Der Mann stand seit Mitte Januar vor Gericht, weil er seine Ehefrau aus Habgier mit einem Hammer erschlagen und die Leiche in einem Kofferraum versteckt haben soll. Die Staatsanwaltschaft hatte dem Deutschen Mord vorgeworfen. Aus ihrer Sicht wollte der Angeklagte an die Hinterbliebenenrente seiner Frau kommen. Dem Mann hatte eine lebenslange Freiheitsstrafe gedroht. Die beiden erwachsenen Kinder des Paares waren in dem Prozess Nebenkläger.

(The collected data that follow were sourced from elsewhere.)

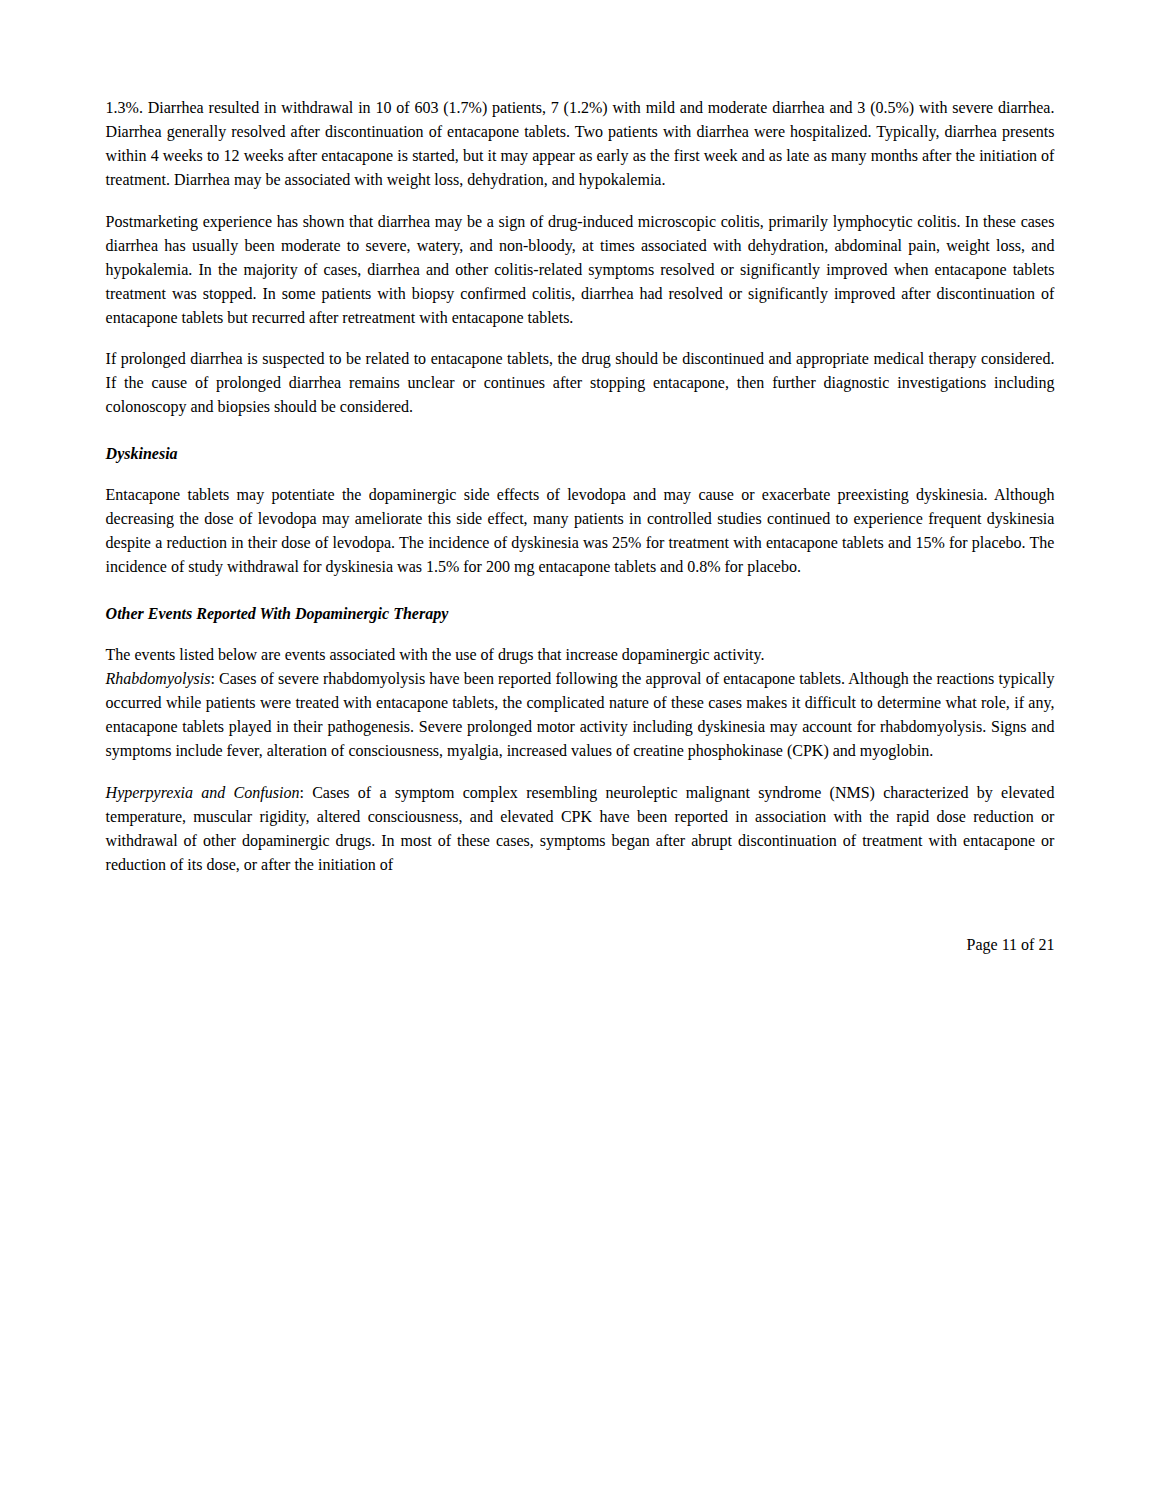1.3%. Diarrhea resulted in withdrawal in 10 of 603 (1.7%) patients, 7 (1.2%) with mild and moderate diarrhea and 3 (0.5%) with severe diarrhea. Diarrhea generally resolved after discontinuation of entacapone tablets. Two patients with diarrhea were hospitalized. Typically, diarrhea presents within 4 weeks to 12 weeks after entacapone is started, but it may appear as early as the first week and as late as many months after the initiation of treatment. Diarrhea may be associated with weight loss, dehydration, and hypokalemia.
Postmarketing experience has shown that diarrhea may be a sign of drug-induced microscopic colitis, primarily lymphocytic colitis. In these cases diarrhea has usually been moderate to severe, watery, and non-bloody, at times associated with dehydration, abdominal pain, weight loss, and hypokalemia. In the majority of cases, diarrhea and other colitis-related symptoms resolved or significantly improved when entacapone tablets treatment was stopped. In some patients with biopsy confirmed colitis, diarrhea had resolved or significantly improved after discontinuation of entacapone tablets but recurred after retreatment with entacapone tablets.
If prolonged diarrhea is suspected to be related to entacapone tablets, the drug should be discontinued and appropriate medical therapy considered. If the cause of prolonged diarrhea remains unclear or continues after stopping entacapone, then further diagnostic investigations including colonoscopy and biopsies should be considered.
Dyskinesia
Entacapone tablets may potentiate the dopaminergic side effects of levodopa and may cause or exacerbate preexisting dyskinesia. Although decreasing the dose of levodopa may ameliorate this side effect, many patients in controlled studies continued to experience frequent dyskinesia despite a reduction in their dose of levodopa. The incidence of dyskinesia was 25% for treatment with entacapone tablets and 15% for placebo. The incidence of study withdrawal for dyskinesia was 1.5% for 200 mg entacapone tablets and 0.8% for placebo.
Other Events Reported With Dopaminergic Therapy
The events listed below are events associated with the use of drugs that increase dopaminergic activity.
Rhabdomyolysis: Cases of severe rhabdomyolysis have been reported following the approval of entacapone tablets. Although the reactions typically occurred while patients were treated with entacapone tablets, the complicated nature of these cases makes it difficult to determine what role, if any, entacapone tablets played in their pathogenesis. Severe prolonged motor activity including dyskinesia may account for rhabdomyolysis. Signs and symptoms include fever, alteration of consciousness, myalgia, increased values of creatine phosphokinase (CPK) and myoglobin.
Hyperpyrexia and Confusion: Cases of a symptom complex resembling neuroleptic malignant syndrome (NMS) characterized by elevated temperature, muscular rigidity, altered consciousness, and elevated CPK have been reported in association with the rapid dose reduction or withdrawal of other dopaminergic drugs. In most of these cases, symptoms began after abrupt discontinuation of treatment with entacapone or reduction of its dose, or after the initiation of
Page 11 of 21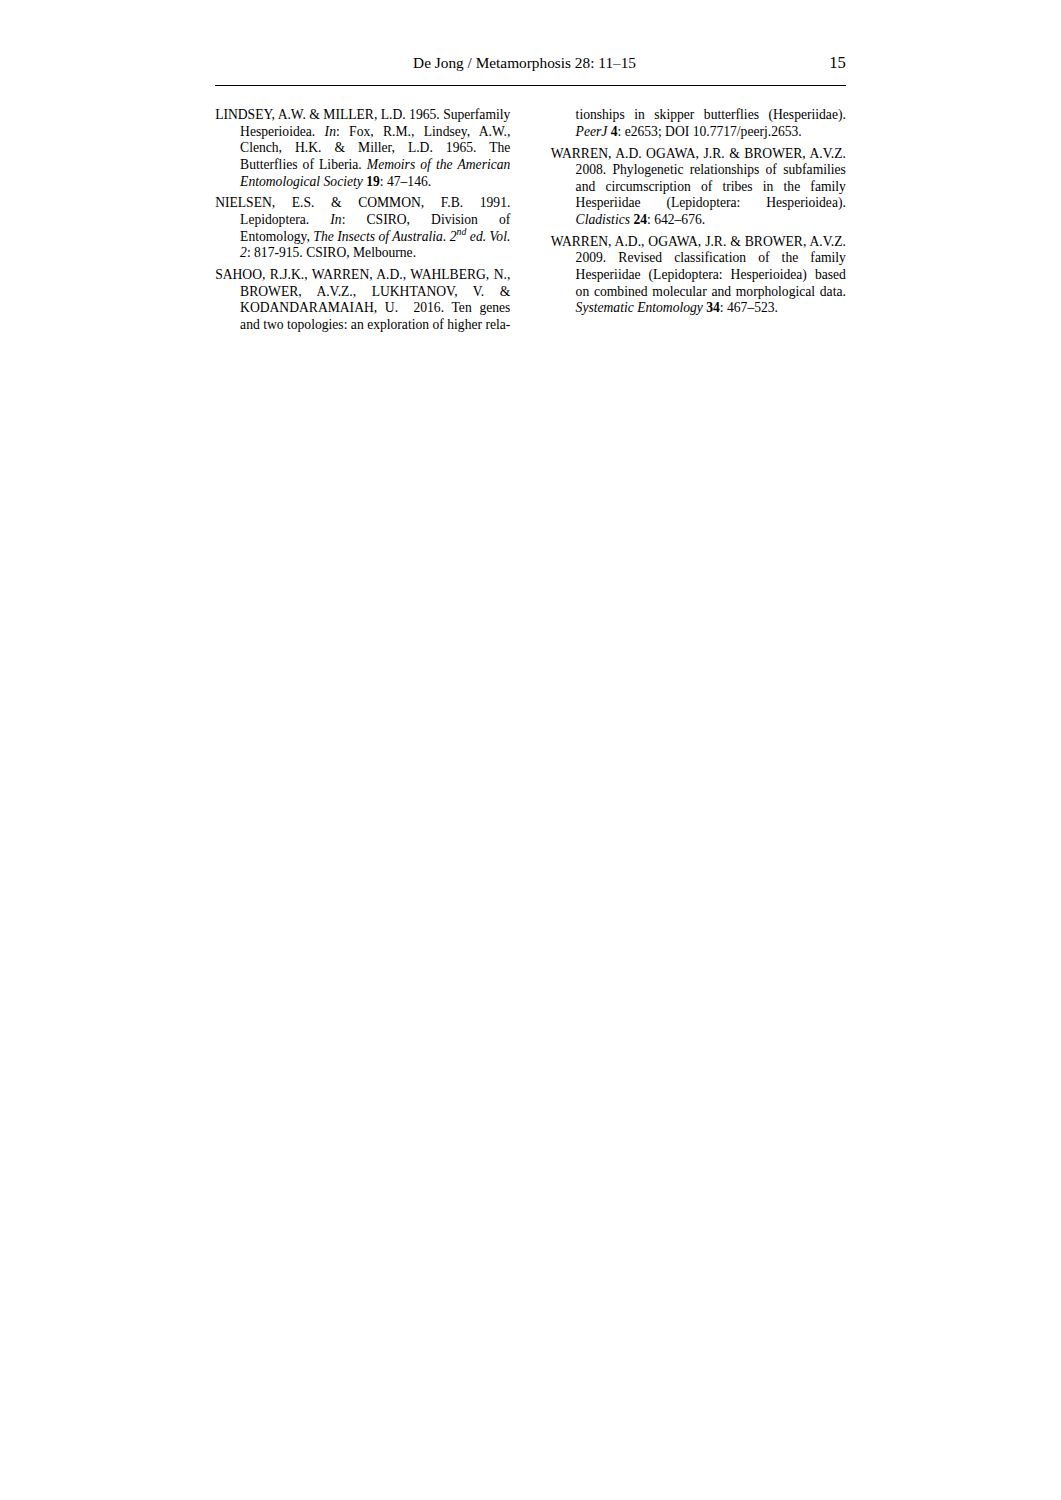De Jong / Metamorphosis 28: 11–15
15
LINDSEY, A.W. & MILLER, L.D. 1965. Superfamily Hesperioidea. In: Fox, R.M., Lindsey, A.W., Clench, H.K. & Miller, L.D. 1965. The Butterflies of Liberia. Memoirs of the American Entomological Society 19: 47–146.
NIELSEN, E.S. & COMMON, F.B. 1991. Lepidoptera. In: CSIRO, Division of Entomology, The Insects of Australia. 2nd ed. Vol. 2: 817-915. CSIRO, Melbourne.
SAHOO, R.J.K., WARREN, A.D., WAHLBERG, N., BROWER, A.V.Z., LUKHTANOV, V. & KODANDARAMAIAH, U. 2016. Ten genes and two topologies: an exploration of higher relationships in skipper butterflies (Hesperiidae). PeerJ 4: e2653; DOI 10.7717/peerj.2653.
WARREN, A.D. OGAWA, J.R. & BROWER, A.V.Z. 2008. Phylogenetic relationships of subfamilies and circumscription of tribes in the family Hesperiidae (Lepidoptera: Hesperioidea). Cladistics 24: 642–676.
WARREN, A.D., OGAWA, J.R. & BROWER, A.V.Z. 2009. Revised classification of the family Hesperiidae (Lepidoptera: Hesperioidea) based on combined molecular and morphological data. Systematic Entomology 34: 467–523.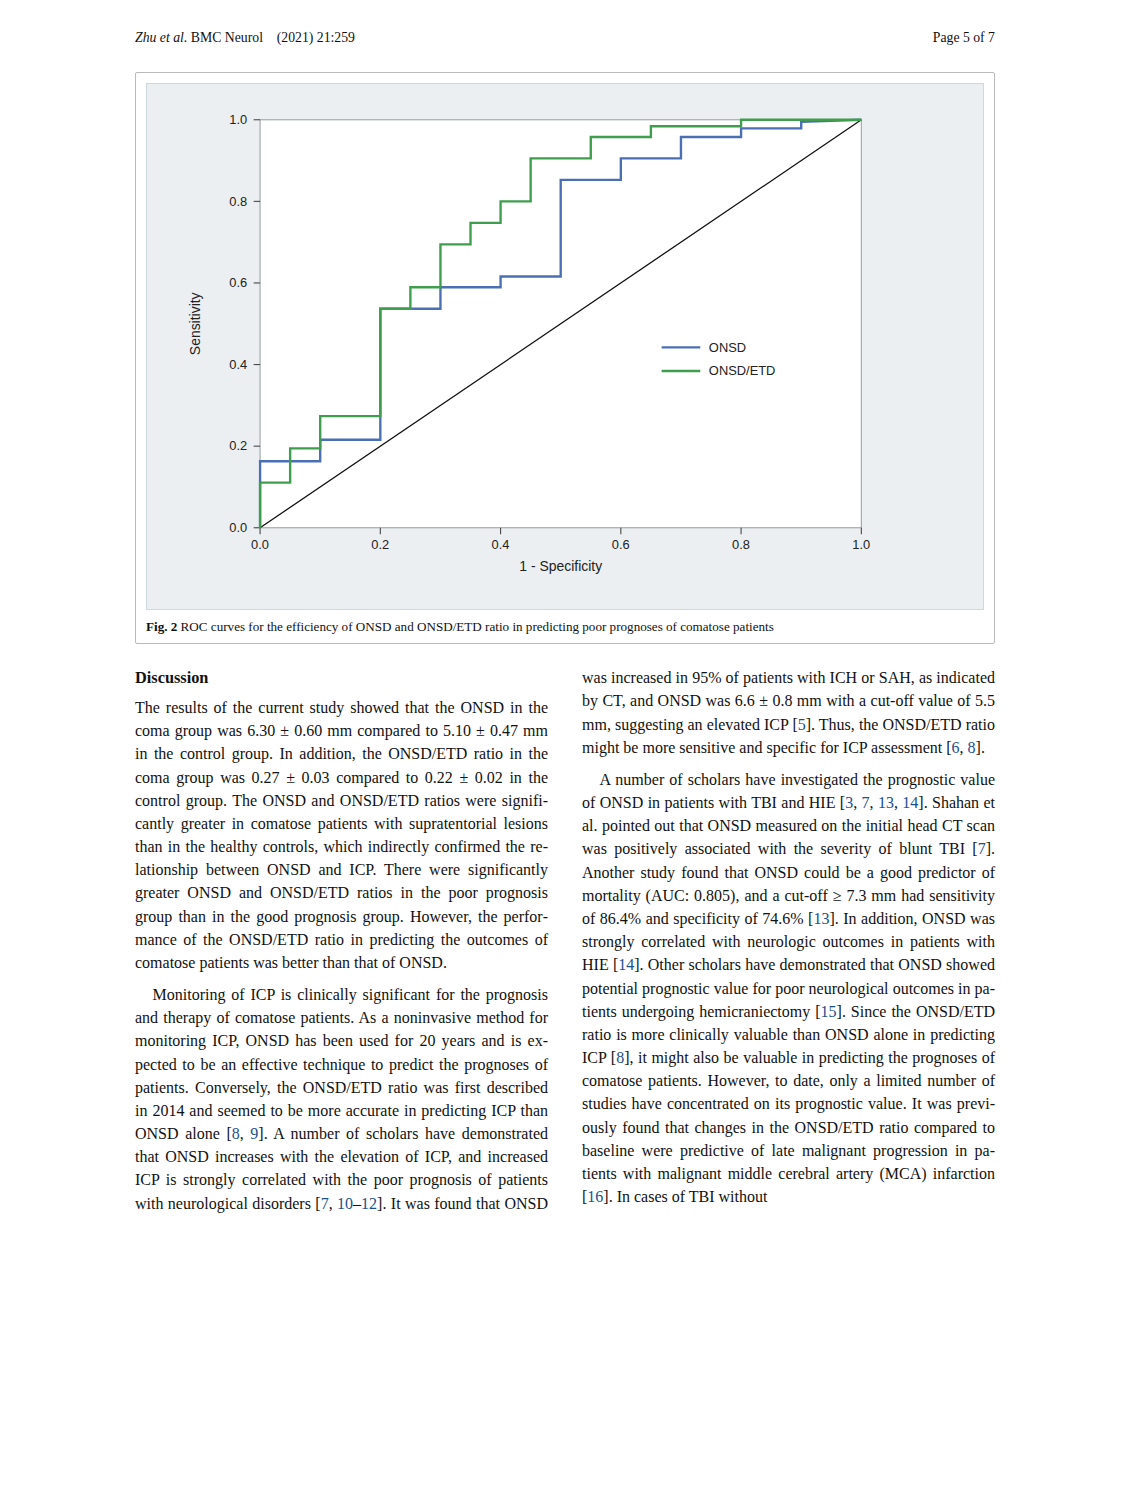Zhu et al. BMC Neurol (2021) 21:259
Page 5 of 7
ROC curves for ONSD and ONSD/ETD ratio Two step-wise ROC curves plotted against a diagonal reference line. Axes: 1 − Specificity (0.0 to 1.0) and Sensitivity (0.0 to 1.0). 1 - Specificity Sensitivity 0.0 0.2 0.4 0.6 0.8 1.0 0.0 0.2 0.4 0.6 0.8 1.0 ONSD ONSD/ETD
Fig. 2 ROC curves for the efficiency of ONSD and ONSD/ETD ratio in predicting poor prognoses of comatose patients
Discussion
The results of the current study showed that the ONSD in the coma group was 6.30 ± 0.60 mm compared to 5.10 ± 0.47 mm in the control group. In addition, the ONSD/ETD ratio in the coma group was 0.27 ± 0.03 compared to 0.22 ± 0.02 in the control group. The ONSD and ONSD/ETD ratios were significantly greater in comatose patients with supratentorial lesions than in the healthy controls, which indirectly confirmed the relationship between ONSD and ICP. There were significantly greater ONSD and ONSD/ETD ratios in the poor prognosis group than in the good prognosis group. However, the performance of the ONSD/ETD ratio in predicting the outcomes of comatose patients was better than that of ONSD.
Monitoring of ICP is clinically significant for the prognosis and therapy of comatose patients. As a noninvasive method for monitoring ICP, ONSD has been used for 20 years and is expected to be an effective technique to predict the prognoses of patients. Conversely, the ONSD/ETD ratio was first described in 2014 and seemed to be more accurate in predicting ICP than ONSD alone [8, 9]. A number of scholars have demonstrated that ONSD increases with the elevation of ICP, and increased ICP is strongly correlated with the poor prognosis of patients with neurological disorders [7, 10–12]. It was found that ONSD was increased in 95% of patients with ICH or SAH, as indicated by CT, and ONSD was 6.6 ± 0.8 mm with a cut-off value of 5.5 mm, suggesting an elevated ICP [5]. Thus, the ONSD/ETD ratio might be more sensitive and specific for ICP assessment [6, 8].
A number of scholars have investigated the prognostic value of ONSD in patients with TBI and HIE [3, 7, 13, 14]. Shahan et al. pointed out that ONSD measured on the initial head CT scan was positively associated with the severity of blunt TBI [7]. Another study found that ONSD could be a good predictor of mortality (AUC: 0.805), and a cut-off ≥ 7.3 mm had sensitivity of 86.4% and specificity of 74.6% [13]. In addition, ONSD was strongly correlated with neurologic outcomes in patients with HIE [14]. Other scholars have demonstrated that ONSD showed potential prognostic value for poor neurological outcomes in patients undergoing hemicraniectomy [15]. Since the ONSD/ETD ratio is more clinically valuable than ONSD alone in predicting ICP [8], it might also be valuable in predicting the prognoses of comatose patients. However, to date, only a limited number of studies have concentrated on its prognostic value. It was previously found that changes in the ONSD/ETD ratio compared to baseline were predictive of late malignant progression in patients with malignant middle cerebral artery (MCA) infarction [16]. In cases of TBI without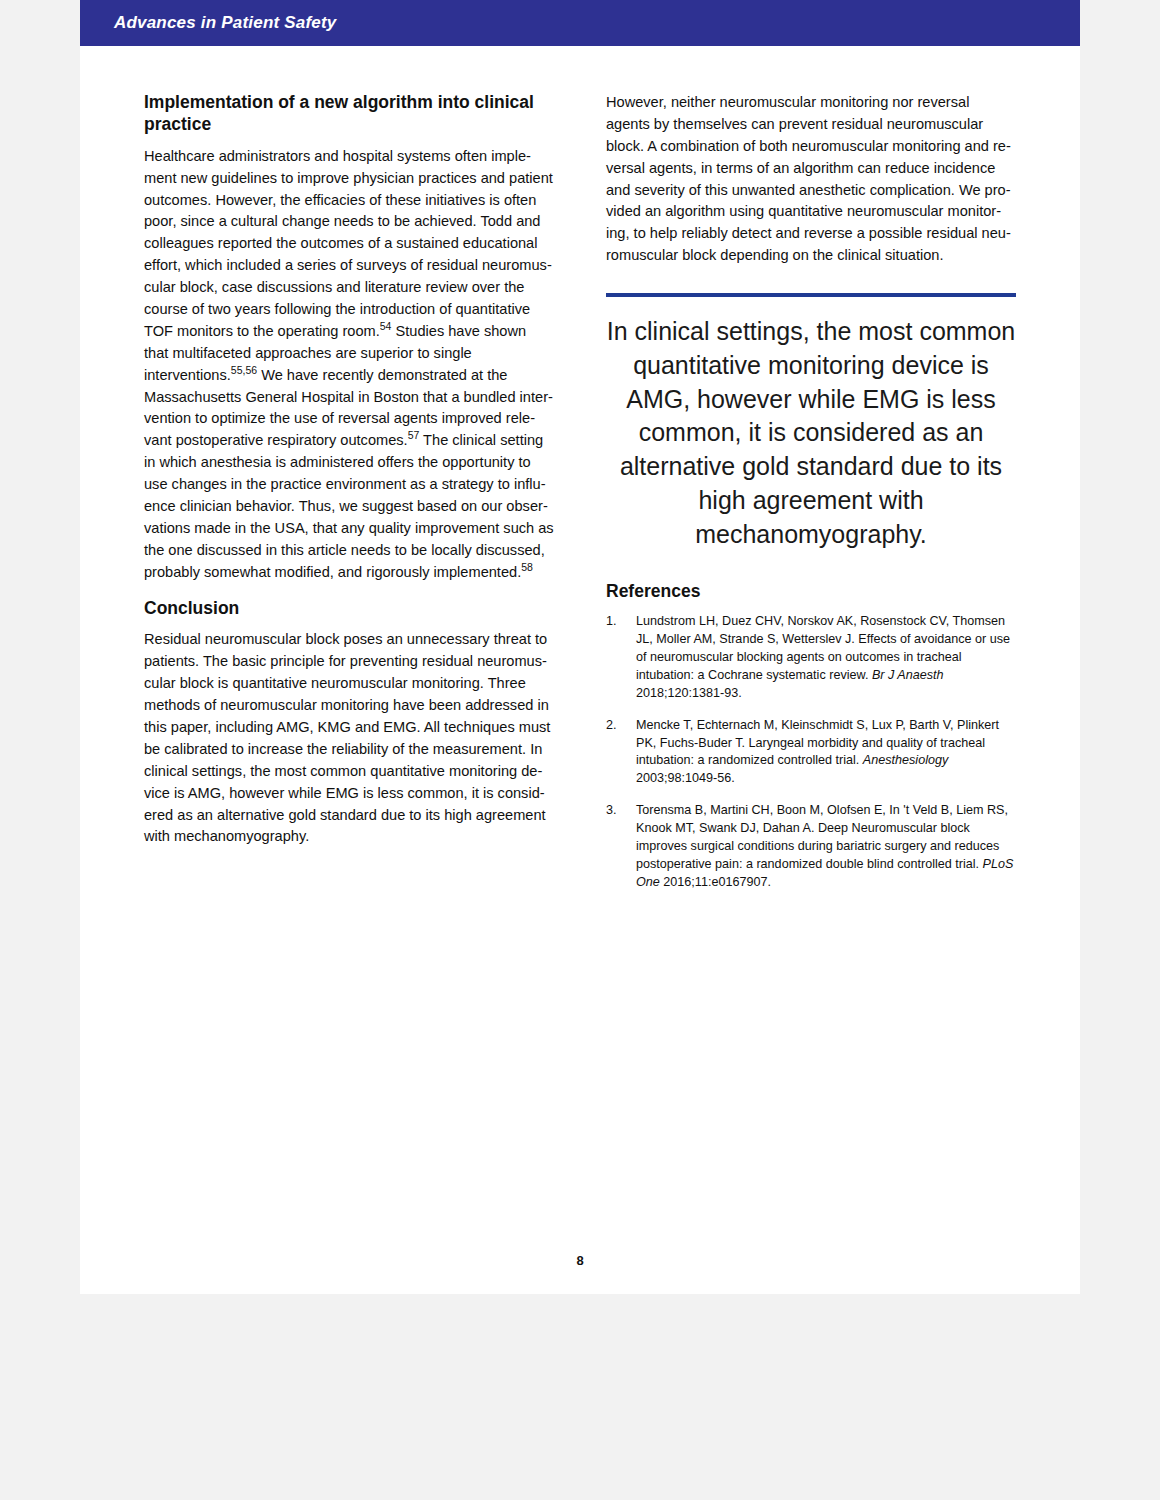Advances in Patient Safety
Implementation of a new algorithm into clinical practice
Healthcare administrators and hospital systems often implement new guidelines to improve physician practices and patient outcomes. However, the efficacies of these initiatives is often poor, since a cultural change needs to be achieved. Todd and colleagues reported the outcomes of a sustained educational effort, which included a series of surveys of residual neuromuscular block, case discussions and literature review over the course of two years following the introduction of quantitative TOF monitors to the operating room.54 Studies have shown that multifaceted approaches are superior to single interventions.55,56 We have recently demonstrated at the Massachusetts General Hospital in Boston that a bundled intervention to optimize the use of reversal agents improved relevant postoperative respiratory outcomes.57 The clinical setting in which anesthesia is administered offers the opportunity to use changes in the practice environment as a strategy to influence clinician behavior. Thus, we suggest based on our observations made in the USA, that any quality improvement such as the one discussed in this article needs to be locally discussed, probably somewhat modified, and rigorously implemented.58
Conclusion
Residual neuromuscular block poses an unnecessary threat to patients. The basic principle for preventing residual neuromuscular block is quantitative neuromuscular monitoring. Three methods of neuromuscular monitoring have been addressed in this paper, including AMG, KMG and EMG. All techniques must be calibrated to increase the reliability of the measurement. In clinical settings, the most common quantitative monitoring device is AMG, however while EMG is less common, it is considered as an alternative gold standard due to its high agreement with mechanomyography.
However, neither neuromuscular monitoring nor reversal agents by themselves can prevent residual neuromuscular block. A combination of both neuromuscular monitoring and reversal agents, in terms of an algorithm can reduce incidence and severity of this unwanted anesthetic complication. We provided an algorithm using quantitative neuromuscular monitoring, to help reliably detect and reverse a possible residual neuromuscular block depending on the clinical situation.
In clinical settings, the most common quantitative monitoring device is AMG, however while EMG is less common, it is considered as an alternative gold standard due to its high agreement with mechanomyography.
References
Lundstrom LH, Duez CHV, Norskov AK, Rosenstock CV, Thomsen JL, Moller AM, Strande S, Wetterslev J. Effects of avoidance or use of neuromuscular blocking agents on outcomes in tracheal intubation: a Cochrane systematic review. Br J Anaesth 2018;120:1381-93.
Mencke T, Echternach M, Kleinschmidt S, Lux P, Barth V, Plinkert PK, Fuchs-Buder T. Laryngeal morbidity and quality of tracheal intubation: a randomized controlled trial. Anesthesiology 2003;98:1049-56.
Torensma B, Martini CH, Boon M, Olofsen E, In 't Veld B, Liem RS, Knook MT, Swank DJ, Dahan A. Deep Neuromuscular block improves surgical conditions during bariatric surgery and reduces postoperative pain: a randomized double blind controlled trial. PLoS One 2016;11:e0167907.
8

Der Fall hatte im vergangenen Sommer in der Region Sinsheim viel Aufsehen erregt, weil das Auto samt Leichnam der 64-Jährigen in einem Gewerbegebiet entdeckt worden war. Den Tatverdächtigen nahm die Polizei knapp einen Monat später fest.

Hinweis der Redaktion: Haben Sie suizidale Gedanken oder haben Sie diese bei einem Angehörigen/Bekannten festgestellt? Hilfe bietet die Telefonseelsorge: Anonyme Beratung erhält man rund um die Uhr unter den kostenlosen Nummern 0800/1110111 und 0800/1110222 sowie 116123. Auch eine Beratung über das Internet ist möglich unter http://www.telefonseelsorge.d.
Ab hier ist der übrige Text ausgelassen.